Petitioner Lozada claims that he is a taxpayer and a bonafide elector of Cebu City and a transient
voter of Quezon City, Metro Manila, who desires to run for the position in the Batasan
Pambansa; while petitioner Romeo B. Igot alleges that, as a taxpayer, he has standing to petition
by mandamus the calling of a special election as mandated by the 1973 Constitution. As reason
for their petition, petitioners allege that they are "... deeply concerned about their duties as
citizens and desirous to uphold the constitutional mandate and rule of law ...; that they have
filed the instant petition on their own and in behalf of all other Filipinos since the subject
matters are of profound and general interest. "

The respondent COMELEC, opposes the petition alleging, substantially, that 1) petitioners lack of
standing to file the instant petition for they are not the proper parties to institute the action; 2)
this Court has no jurisdiction to entertain this petition; and 3) Section 5(2), Article VIII of the
1973 Constitution does not apply to the Interim Batasan Pambansa.

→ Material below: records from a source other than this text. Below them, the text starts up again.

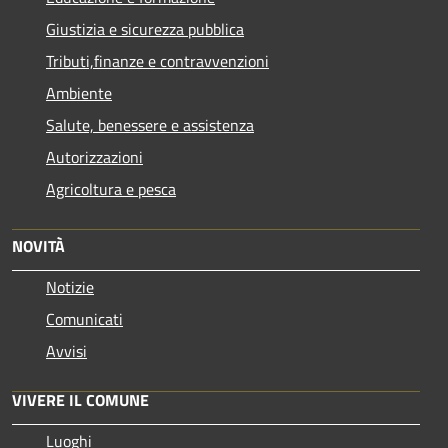
Giustizia e sicurezza pubblica
Tributi,finanze e contravvenzioni
Ambiente
Salute, benessere e assistenza
Autorizzazioni
Agricoltura e pesca
NOVITÀ
Notizie
Comunicati
Avvisi
VIVERE IL COMUNE
Luoghi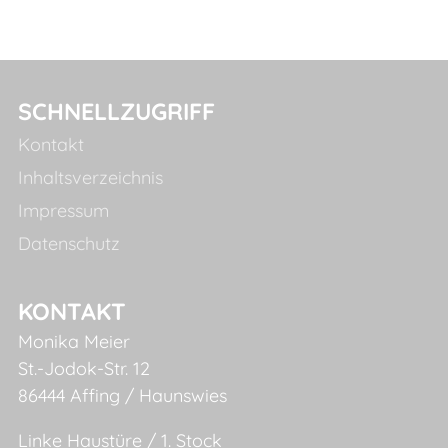
SCHNELLZUGRIFF
Kontakt
Inhaltsverzeichnis
Impressum
Datenschutz
KONTAKT
Monika Meier
St.-Jodok-Str. 12
86444 Affing / Haunswies
Linke Haustüre / 1. Stock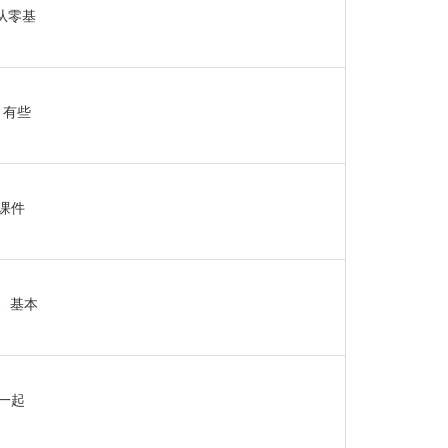
从零基
，有些
课件
2、基本
程一起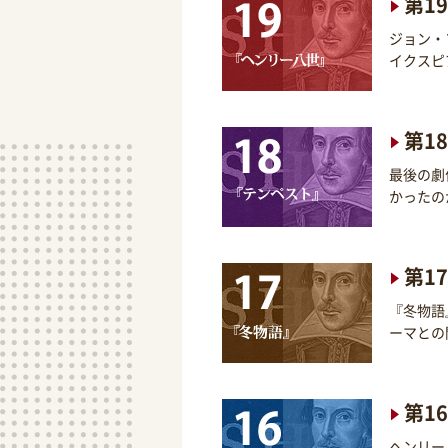
第1
ジョン・
イクスピ
第1
最後の劇
かったの
第1
『冬物語
ーマとの
第1
ヘンリー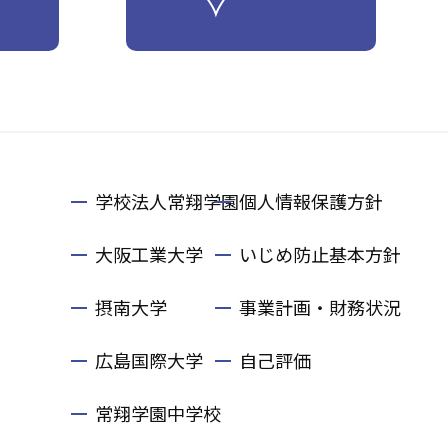
学校法人常翔学園
個人情報保護方針
大阪工業大学
いじめ防止基本方針
摂南大学
事業計画・財務状況
広島国際大学
自己評価
常翔学園中学校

ISSUE: W/N the petition for mandamus will proceed?

HELD: NO.

As taxpayers, petitioners may not file the instant petition, for nowhere therein is it alleged that
tax money is being illegally spent. The act complained of is the inaction of the COMELEC to call a
special election, as is allegedly its ministerial duty under the constitutional provision above
cited, and therefore, involves no expenditure of public funds. It is only when an act complained
of, which may include a legislative enactment or statute, involves the illegal expenditure of
public money that the so-called taxpayer suit may be allowed. What the case at bar seeks is
one that entails expenditure of public funds which may be illegal because it would be spent for a
purpose that of calling a special election which, as will be shown, has no authority either in the
Constitution or a statute.

As voters, neither have petitioners the requisite interest or personality to qualify them to
maintain and prosecute the present petition. The unchallenged rule is that the person who
impugns the validity of a statute must have a personal and substantial interest in the case
such that he has sustained, or will sustain, direct injury as a result of its enforcement. In the
case at bar, the alleged inaction of the COMELEC to call a special election to fill-up the existing
vacancies in the Batasan Pambansa, standing alone, would adversely affect only the generalized
interest of all citizens. Petitioners' standing to sue may not be predicated upon an interest of the
kind alleged here, which is held in common by all members of the public because of the
necessarily abstract nature of the injury supposedly shared by all citizens. Concrete injury,
whether actual or threatened, is that indispensable element of a dispute which serves in part
to cast it in a form traditionally capable of judicial resolution. When the asserted harm is a
"generalized grievance" shared in substantially equal measure by all or a large class of citizens,
that harm alone normally does not warrant exercise of jurisdiction. Petitioners have not
demonstrated any permissible personal stake, for petitioner Lozada's interest as an alleged
candidate and as a voter is not sufficient to confer standing. Petitioner Lozada does not only fail
to inform the Court of the region he wants to be a candidate but makes indiscriminate demand
that special election be called throughout the country. Even his plea as a voter is predicated on
an interest held in common by all members of the public and does not demonstrate any injury
specially directed to him in particular.